Emerson won’t be as decorated in the preseason as Moore, Stingley or Eli Ricks, but he could easily be more productive. The 6-2 corner didn’t have an interception, but he racked up 72 tackles and an SEC-high 11 pass breakups in 11 games. Emerson is just one of several returners on the MSU defense who needs to be talked about more.

Ennis Rakestraw Jr., Mizzou CB

Wait, does that name sound familiar? It should. Rakestraw’s commitment to Mizzou was what sparked one of the better coach reaction videos we’ve ever seen on Signing Day:

Eli Drinkwitz was right to get so fired up by Rakestraw. He started as a true freshman and was No. 9 in the SEC with 6 passes defended, and PFF graded him No. 3 among SEC cornerbacks against the run. He got picked on a decent amount as a first-year player, but the potential is there. His pass breakup on Kadarius Toney was a little glimpse of some potential All-SEC talent. He’ll have a new defensive coordinator to work with after Ryan Walters left for Illinois, which didn’t sit well with Rakestraw.

Still, he has the makings of a 3- or 4-year starter who will frustrate many an SEC wideout.

Nehemiah Pritchett, Auburn CB

After an offseason in which 4 of Auburn’s 5 secondary starters were replaced, Pritchett was massive. He evolved into a reliable No. 2 corner in Kevin Steele’s defense. Steele is no longer on the Plains, but Derek Mason is. Mason entered a solid situation with Pritchett, Jaylin Simpson and Roger McCreary locking down the corner spots. Pritchett played mostly on the outside, where he logged 531 snaps (PFF).

Pritchett actually had more passes defended (10) than Patrick Surtain (9), though obviously the All-American was rarely targeted in 2020. PFF had Pritchett graded No. 5 among returning SEC cornerbacks with grades north of 77 in run defense and in coverage.
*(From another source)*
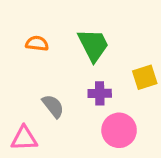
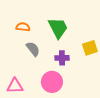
gray semicircle: (53, 106) -> (33, 49), moved
pink circle: (119, 130) -> (52, 82), moved

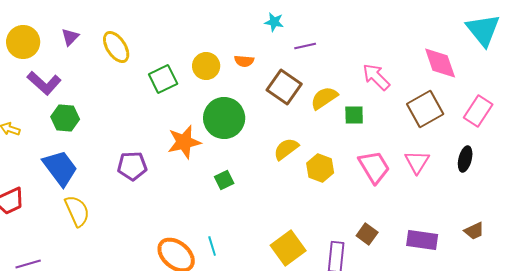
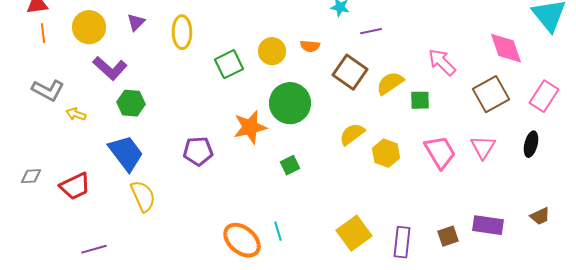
yellow ellipse: (116, 47) -> (182, 32), turned 32
brown square: (367, 234) -> (448, 236), moved, turned 35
He was about an inch away from diving into the end zone for his first career pick-6, too:

I don’t know what Year 1 of the Bryan Harsin era holds, but cornerback is clearly not an issue with Pritchett and Co.

Latavious Brini, Georgia DB

So I’ll admit here that recency bias is playing a part in this spot after what Brini did in the Peach Bowl, but hey, last impressions matter. Brini had 5 tackles, 2 of which were for a loss, in Georgia’s comeback win. In 2020, he graded as the SEC’s No. 9 safety albeit in just 89 snaps (PFF). Nearly 2/3 of those came in the Peach Bowl, where he broke up screens and played well in coverage. I know, it’s a super limited sample size from 2020, but this is Year 4 in Kirby Smart’s system. That matters.

Brini also figures to step into a much more significant role for a Georgia secondary who has loads to replace. Like, this is more turnover than Smart has had on the back end in any year in Athens:

In the event he starts in the “Star” role, there’s plenty of work to be had. Brini waited a long time for an opportunity like this. Don’t be surprised when the former 3-star recruit capitalizes on it.

Otis Reese, Ole Miss DB

Why Reese got the runaround from the SEC and NCAA is beyond me. This was was a year in which eligibility didn’t even count, yet he couldn’t play until late in the season. Now that he’s not getting a raw deal by circumstances outside of his control, the former Georgia transfer steps in as a legitimate All-SEC candidate. Ole Miss co-defensive coordinator Chris Partridge said before his first game back that he was already the defense’s best player. That’s how good is (and also how bad the Ole Miss defense was).

But when Reese was on the field, his presence was felt in a major way. Wondering why the Ole Miss defense was so much better in the bowl game? Reese had a lot to do with that because he covers up holes, of which, Ole Miss’ defense had many in 2020. It probably gets thrown out there too much that certain guys “do it all.” Reese truly does do it all. Besides the fact that the guy played over 80 snaps per game in his 3 contests, look at this breakdown of his snaps (via PFF):

  • Slot CB: 99
  • Box: 73
  • D-Line: 64
  • Free safety: 24
  • Wide CB: 8

That’s insane. With Richard LeCounte and Jacoby Stevens off to the NFL, Reese is going to be the next position-less stud in the SEC. Had he been eligible before late-November, that would’ve already been a unanimous thought by now.